By Maya Lindqvist · Senior Technology Correspondent

3 min read

Sail Research raises $80 million to cut AI agent computing costs
Photo: Fortune

Sail Research has come out of stealth with $80 million in seed and Series A funding at a $450 million valuation, Fortune reported. The startup is targeting a costly shift in artificial intelligence: companies are using agents that work for hours, which can consume far more computing capacity than chatbot-style exchanges.

Fortune reported that Kleiner Perkins led Sail’s Series A round. Sequoia, Redpoint, Theory Ventures, Vine Ventures and CRV also joined the financing, according to Fortune.

The company was founded by Neil Movva, a former Apple engineer, and co-founder and CTO Menon, who also worked at Apple, Fortune reported. The two met as Stanford freshmen, where they took the same classes and had the same academic counselor, according to Fortune.

A bet on longer-running AI work

Sail is building software that controls how AI models run on existing chips, Fortune reported. Movva’s argument is that much AI infrastructure was tuned for fast exchanges, while enterprise users are increasingly deploying agents that examine codebases, screen job applicants or conduct research with limited human direction.

Fortune cited outside data showing the cost pressure behind that shift. The publication reported that enterprise AI bills have tripled even as per-token prices have fallen, and that agentic workflows can use 50 to 500 times as many tokens as basic chat. Goldman Sachs has forecast a 24-fold increase in token consumption by 2030, Fortune reported.
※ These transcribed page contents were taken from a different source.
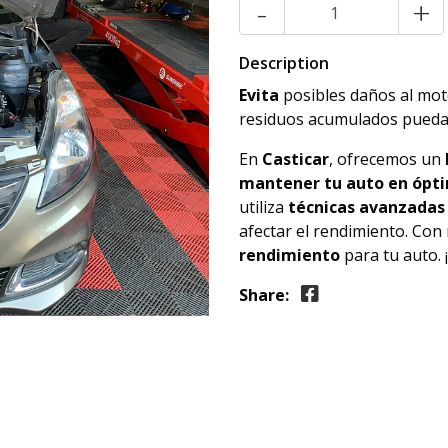
-
+
Description
Evita
posibles daños al mot
residuos acumulados puedan 
En
Casticar
, ofrecemos un
mantener tu auto en ópti
utiliza
técnicas avanzadas
afectar el rendimiento. Co
rendimiento
para tu auto. 
Share: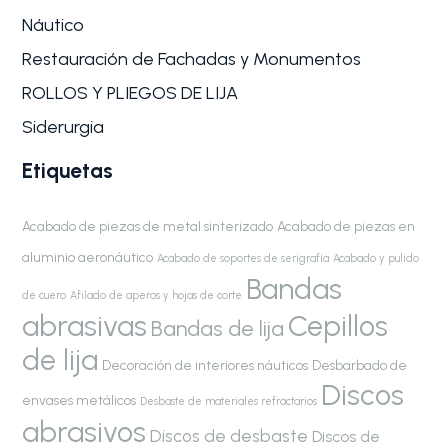
Náutico
Restauración de Fachadas y Monumentos
ROLLOS Y PLIEGOS DE LIJA
Siderurgia
Etiquetas
Acabado de piezas de metal sinterizado
Acabado de piezas en
aluminio aeronáutico
Acabado de soportes de serigrafía
Acabado y pulido
Bandas
de cuero
Afilado de aperos y hojas de corte
abrasivas
Cepillos
Bandas de lija
de lija
Decoración de interiores náuticos
Desbarbado de
Discos
envases metálicos
Desbaste de materiales refractarios
abrasivos
Discos de desbaste
Discos de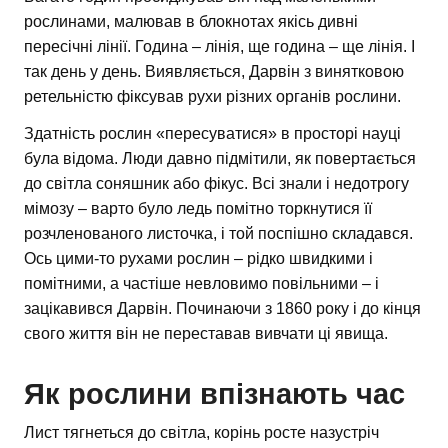
рослинами, малював в блокнотах якісь дивні
пересічні лінії. Година – лінія, ще година – ще лінія. І
так день у день. Виявляється, Дарвін з винятковою
ретельністю фіксував рухи різних органів рослини.
Здатність рослин «пересуватися» в просторі науці
була відома. Люди давно підмітили, як повертається
до світла соняшник або фікус. Всі знали і недотрогу
мімозу – варто було ледь помітно торкнутися її
розчленованого листочка, і той поспішно складався.
Ось цими-то рухами рослин – рідко швидкими і
помітними, а частіше невловимо повільними – і
зацікавився Дарвін. Починаючи з 1860 року і до кінця
свого життя він не переставав вивчати ці явища.
Як рослини впізнають час
Лист тягнеться до світла, корінь росте назустріч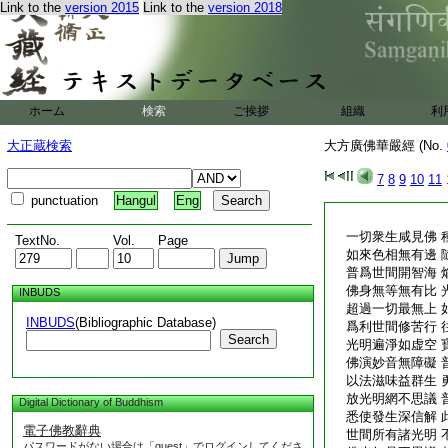
Link to the
version 2015
Link to the
version 2018
ホーム
検索
ご挨拶
組織
利
大正蔵検索
大方廣佛華嚴經 (No.
7
8
9
10
11
punctuation
Hangul
Eng
一切衆生咸見佛 
TextNo.
Vol.
Page
如來色相無有邊 
普爲世間開智海 
佛身無等無有比 
INBUDS
超過一切最無上 
INBUDS
(Bibliographic Database)
爲利世間修苦行 
Search
光明遍淨如虚空 
佛演妙音無障礙 
以法滋味益群生 
放光明網不思議 
Digital Dictionary of Buddhism
悉使發生深信解 
電子佛教辭典
世間所有諸光明 
パスワードがない場合は「guest」でログインしてくださ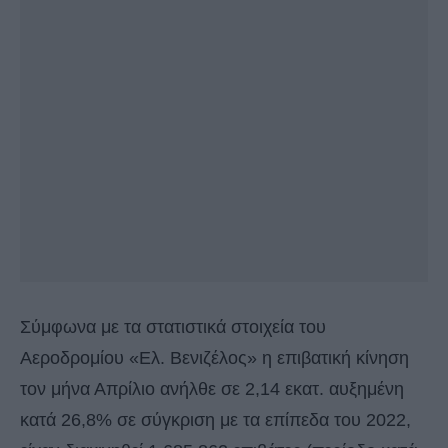
Σύμφωνα με τα στατιστικά στοιχεία του
Αεροδρομίου «Ελ. Βενιζέλος» η επιβατική κίνηση
τον μήνα Απρίλιο ανήλθε σε 2,14 εκατ. αυξημένη
κατά 26,8% σε σύγκριση με τα επίπεδα του 2022,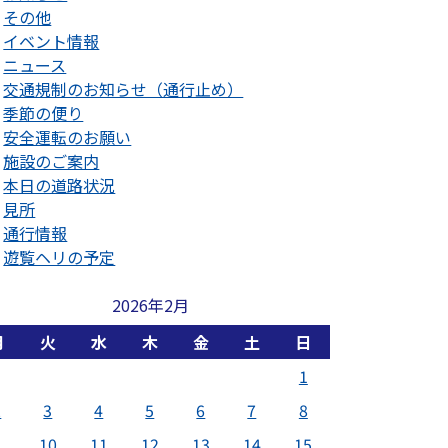
その他
イベント情報
ニュース
交通規制のお知らせ（通行止め）
季節の便り
安全運転のお願い
施設のご案内
本日の道路状況
見所
通行情報
遊覧ヘリの予定
2026年2月
月
火
水
木
金
土
日
1
2
3
4
5
6
7
8
9
10
11
12
13
14
15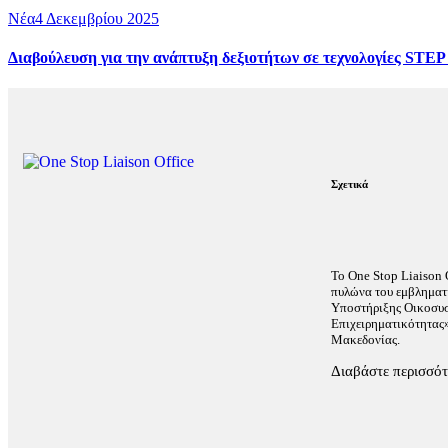
Νέα
4 Δεκεμβρίου 2025
Διαβούλευση για την ανάπτυξη δεξιοτήτων σε τεχνολογίες STEP 
Σχετικά
Το One Stop Liaison O
πυλώνα του εμβληματ
Υποστήριξης Οικοσυσ
Επιχειρηματικότητας»
Μακεδονίας.
Διαβάστε περισσό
Movva told Fortune that Sail is built around efficiency rather than instant response times. He said it is hard to build an inference engine that maximizes both throughput and low latency, and that Sail focuses on throughput while others prioritize latency.

That choice limits where Sail can be used, according to Fortune. The system is not aimed at live chatbots or voice assistants, but at background agents that can run for several hours. Movva told Fortune customers often see cost improvements of three to 10 times compared with similar options.
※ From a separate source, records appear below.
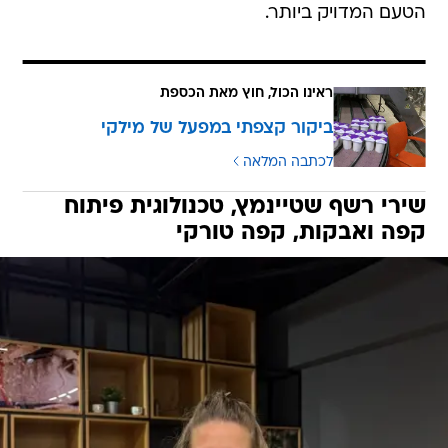
הטעם המדויק ביותר.
ראינו הכול, חוץ מאת הכספת
ביקור קצפתי במפעל של מילקי
לכתבה המלאה
שירי רשף שטיינמץ, טכנולוגית פיתוח
קפה ואבקות, קפה טורקי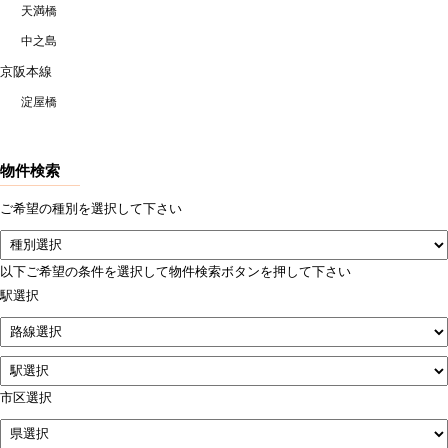
天満橋
中之島
京阪本線
淀屋橋
物件検索
ご希望の種別を選択して下さい
以下ご希望の条件を選択して物件検索ボタンを押して下さい
駅選択
市区選択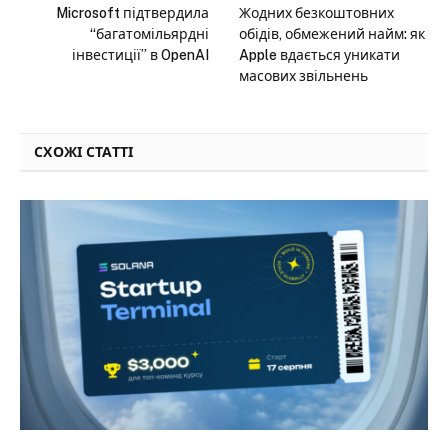
Microsoft підтвердила
Жодних безкоштовних
“багатомільярдні
обідів, обмежений найм: як
інвестиції” в OpenAI
Apple вдається уникати
масових звільнень
СХОЖІ СТАТТІ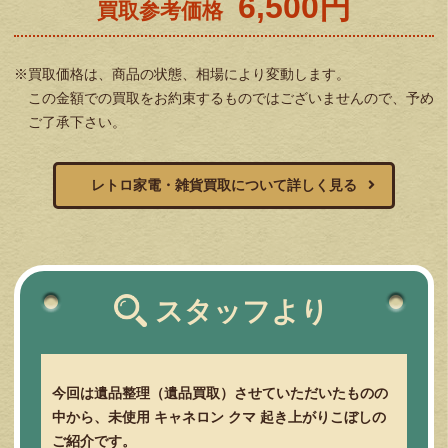
6,500円
買取参考価格
※買取価格は、商品の状態、相場により変動します。
この金額での買取をお約束するものではございませんので、予め
ご了承下さい。
レトロ家電・雑貨買取について詳しく見る
スタッフより
今回は遺品整理（遺品買取）させていただいたものの
中から、未使用 キャネロン クマ 起き上がりこぼしの
ご紹介です。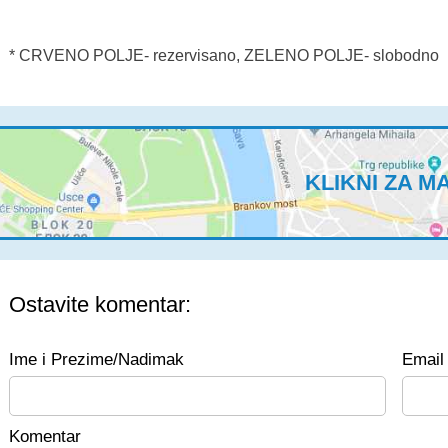
* CRVENO POLJE- rezervisano, ZELENO POLJE- slobodno
KLIKNI ZA M
Ostavite komentar:
Ime i Prezime/Nadimak
Email 
Komentar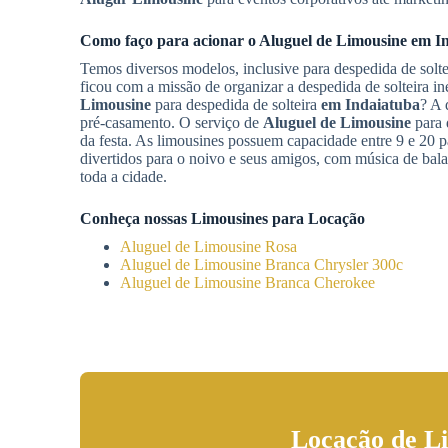
Como faço para acionar o
Aluguel de Limousine
em I
Temos diversos modelos, inclusive para despedida de solt
ficou com a missão de organizar a despedida de solteira in
Limousine
para despedida de solteira
em Indaiatuba
? A 
pré-casamento. O serviço de
Aluguel de Limousine
para 
da festa. As limousines possuem capacidade entre 9 e 20
divertidos para o noivo e seus amigos, com música de bal
toda a cidade.
Conheça nossas Limousines para Locação
Aluguel de Limousine Rosa
Aluguel de Limousine Branca Chrysler 300c
Aluguel de Limousine Branca Cherokee
Locação de L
From Apple chips to inference software

Movva worked across several parts of the AI technology stack, Fortune reported. He observed Nvidia’s move from gaming processors toward AI chips in 2016 and 2017, then joined Apple to work on computer-vision chips used in iPhones, according to Fortune.

Fortune reported that Movva later worked at Together AI, an open-source model inference provider. His experience there helped shape Sail’s thesis that long-running AI agents needed infrastructure designed around different priorities than interactive applications, according to Fortune.

Kleiner Perkins partner Aditya Naganath told Fortune he believed the next major AI wave would involve software that acts autonomously across many tasks for long periods. After meeting Movva, Naganath said the need for a dedicated inference platform for those workloads seemed clear to both of them.

Sail launched its inference service in March and is now processing trillions of tokens each week, Fortune reported. Detail.dev, an early customer, uses Sail to run code-review agents that spend three to four hours or longer examining full codebases for bugs, according to Fortune.

Fortune reported that Sail faces competition from Together AI, which is also backed by Kleiner Perkins, as well as from frontier AI labs such as Anthropic, OpenAI and Google that are developing their own inference systems. Naganath told Fortune he sees Sail and Together as focused on different markets: chat-based work for Together, and long-running agent workloads for Sail.

This story draws on original reporting from Fortune.